Soil-to-plant transfer factor (TF) values for 137Cs in the Marshall Islands are at least 1–2 orders of magnitude higher than that observed for the similar plants growing in mineral soils from continental regions [1113]. The difference in behavior of 137Cs can be attributed to the unique nature of coral soils in maintaining an available pool of labile 137Cs for soil-to-plant uptake. Plants transport labile 137Cs across root membranes as a natural chemical analog to K. Coral soils are naturally deficient in K so there is less chemical competition for soil-to-plant uptake of 137Cs in satisfying the nutritional requirements of plants [8]. The maintenance of this labile pool of available soil 137Cs is also attributed to the cycling of organically bound 137Cs and general lack of binding sites for fixation of Cs on mineral layer surfaces. These results support a hypothesis that Biochar added as a soil amendment may act to sequester labile soil 137Cs in radioactivity contaminated coral soil from the Marshall Islands. Further studies will be required to determine the exact nature of the binding capacity of Cs on Biochar. The K d experiments were conducted with soil water as the aqueous phase in an attempt to mimic field conditions for absorption of Cs onto Biochar in the environment. However, the behavioral and sorption properties of labile Cs in the environment may be affected by release of competing ions, and long-term mass-action, microbial, surface charge and/or other bio-geochemical reactions. Evidence of the true potential of Biochar as a remedial agent to reduce the soil-to-plant transfer of Cs isotopes will likely only come with field experimentation.

Conclusions

Initial tracer experiments designed to quantify the absorptive-desorptive capacity of Cs+ and Sr2+ ions on Biochar appear to demonstrate that this material does exhibit some favorable properties for fixation of Cs ions in suspended solutions of coral soil water. Measured 134Cs K dvalues on size fractionated Biochar after 7 days exceeded those exhibited by coral soil alone by factors of about 15–20 fold.
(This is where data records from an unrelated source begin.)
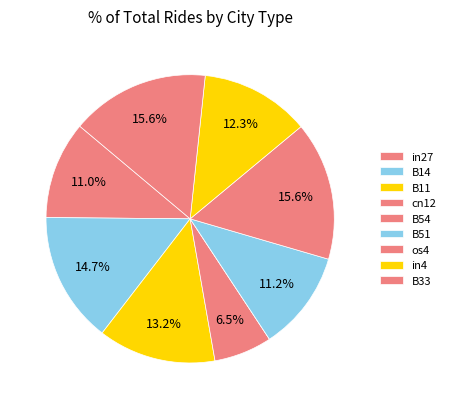

To the nearest percent, what portion does B11 represent?

13%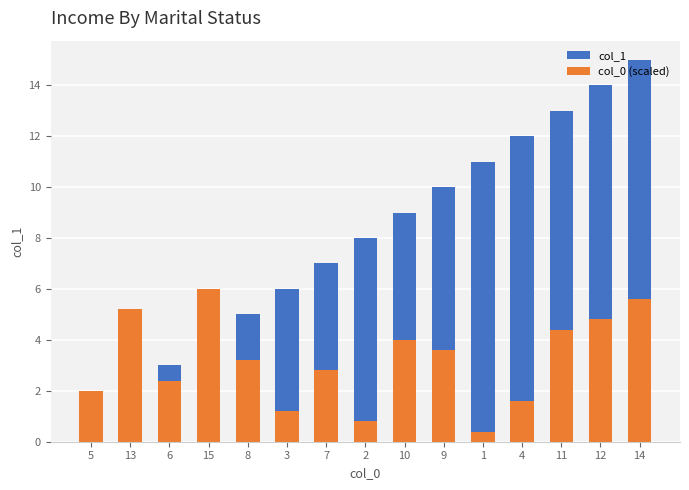

What is the minimum value for col_0 (scaled)?

0.4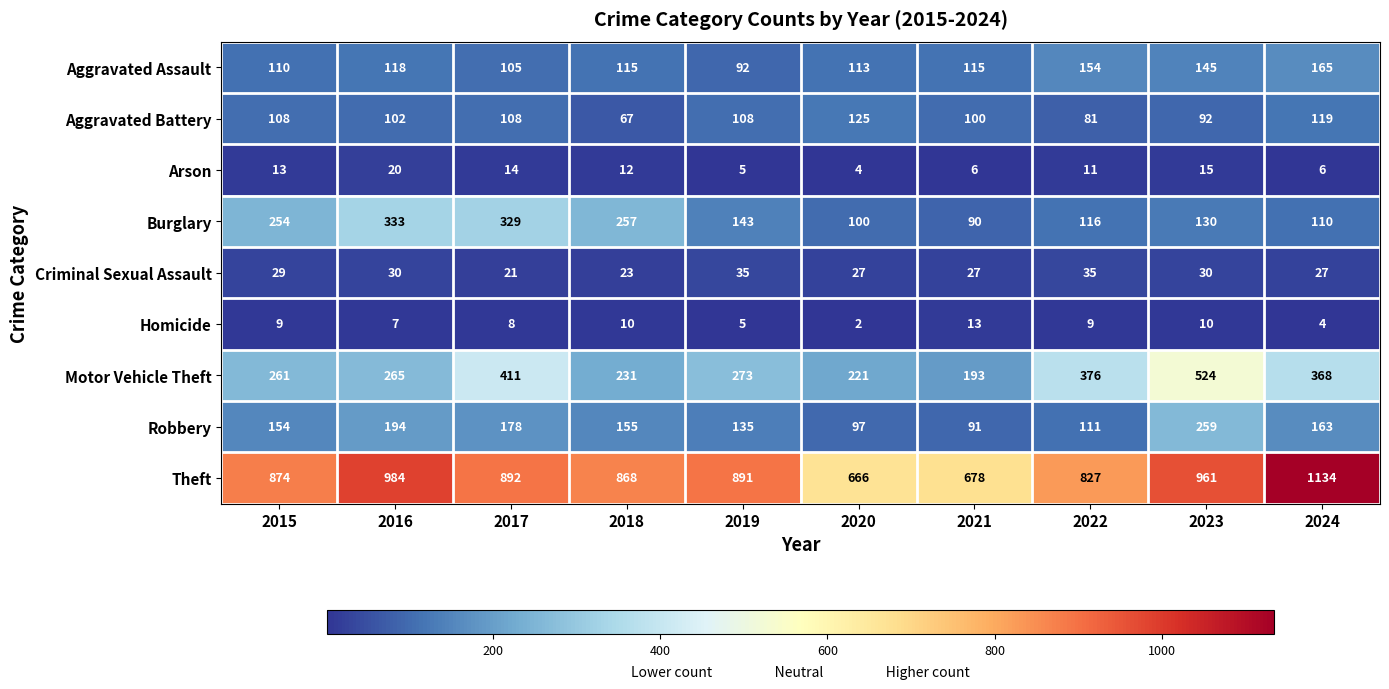

What is the greatest value displayed?

1134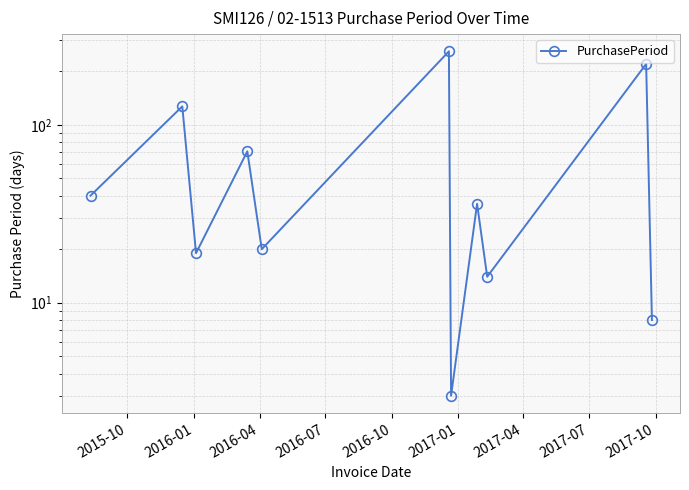

What is the difference between the values at 2015-10 and 2016-07?

31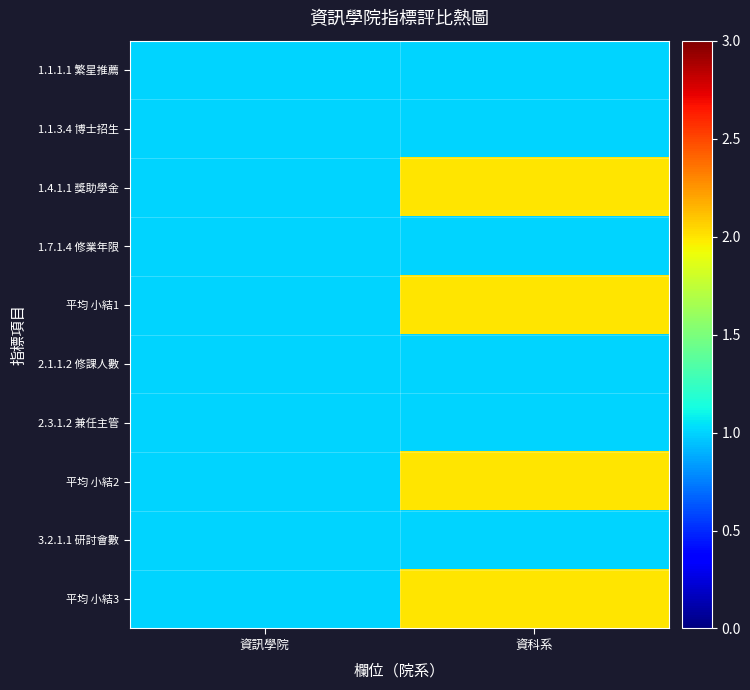

Reading left to right, list all the values displayed in this chart.

1.1.1.1 繁星推薦: 資訊學院=1	資科系=1
1.1.3.4 博士招生: 資訊學院=1	資科系=1
1.4.1.1 獎助學金: 資訊學院=1	資科系=2
1.7.1.4 修業年限: 資訊學院=1	資科系=1
平均 小結1: 資訊學院=1	資科系=2
2.1.1.2 修課人數: 資訊學院=1	資科系=1
2.3.1.2 兼任主管: 資訊學院=1	資科系=1
平均 小結2: 資訊學院=1	資科系=2
3.2.1.1 研討會數: 資訊學院=1	資科系=1
平均 小結3: 資訊學院=1	資科系=2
The addition of Biochar as a soil amendment may therefore not only be beneficial in helping improve the fertility and water retention capacity of coral soil but provide a mechanism for sequestration of labile Cs ions that might otherwise transfer across root membranes to the fruiting body of plant foods. Conversely, there appears to be little or no added retention of Sr2+ relative to coral soil. Biochar may also act to help satisfy the nutritional requirements of plants and further reduce the soil-to-plant uptake of 137Cs by providing a sustainable source of available K without the need for addition of large quantities of chemical fertilizers. Upon further research and testing, the use of Biochar for radionuclide remediation may not only be useful in the Marshall Islands but extend to other contaminated sites such as Fukushima.